Thank you. No, it's not that I'm having a problem with my installation or with updates. This is the background to my question:
When I was about to do my first installation of Windows 10 some years ago, I did some research about GPT and UEFI systems and, not knowing then that Win10 creates its own partitions, made notes about creating them with DiskPart and third-party partitioning software.
The partitioning schemes I used for my own computer and others work but I see variations on different computers, some of them being OEMs (I know the difference between Windows Recovery and OEM Recovery). At the moment I don't have access to a Windows 10 machine installed with default settings.
I've been doing some more reading about manually preparing a disk for Windows 10 and they all seem to say the same thing: 100MB for System, 16MB for MSR and then all remaining space for Windows except a 450MB Recovery partition after the OS partition, saying that the latter can expand backwards into the OS partition as needed.
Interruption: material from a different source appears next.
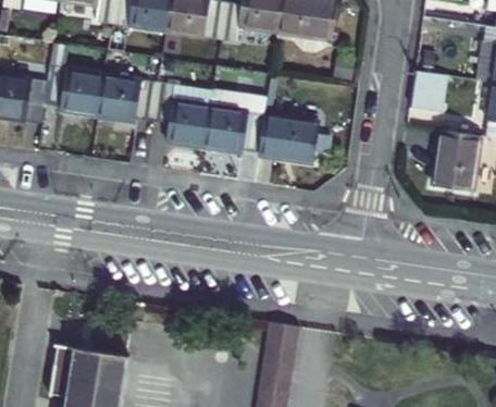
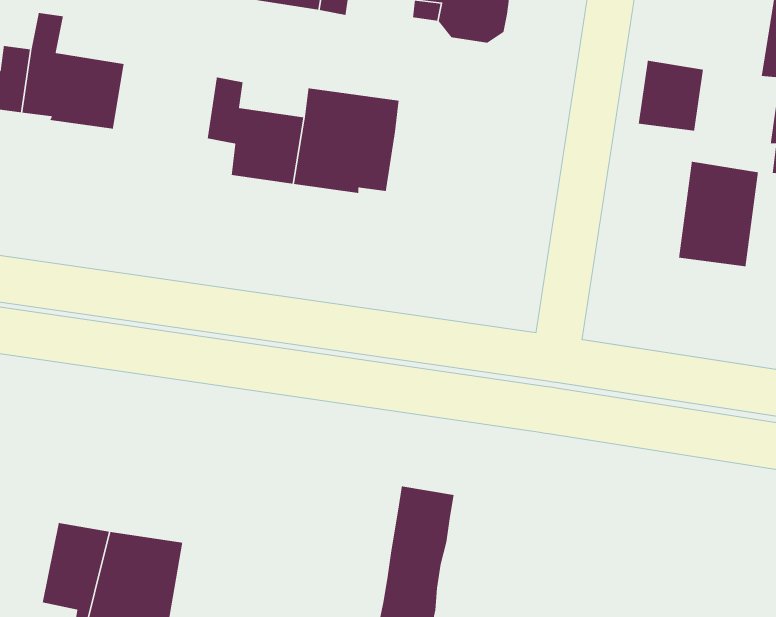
building: [95,73,156,118] -> none
building: [256,113,317,161] -> none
This is different from what I've been using, based on what I learned earlier, which is -
MSR - 16MB (128MB for Win7) unformatted
System - 100MB FAT32 (more for 7)
Recovery - 500MB NTFS (1000MB for 7)
C: - size as desired
Other partitions - as and if desired.
Whenever I start installing Windows 10 to such a pre- partitioned drive (I've done several), it warns that it may not work, but then proceeds and I haven't encountered any problem so far.
I'm also wondering if the recommended 450MB Recovery partition ever needs to expand while updating.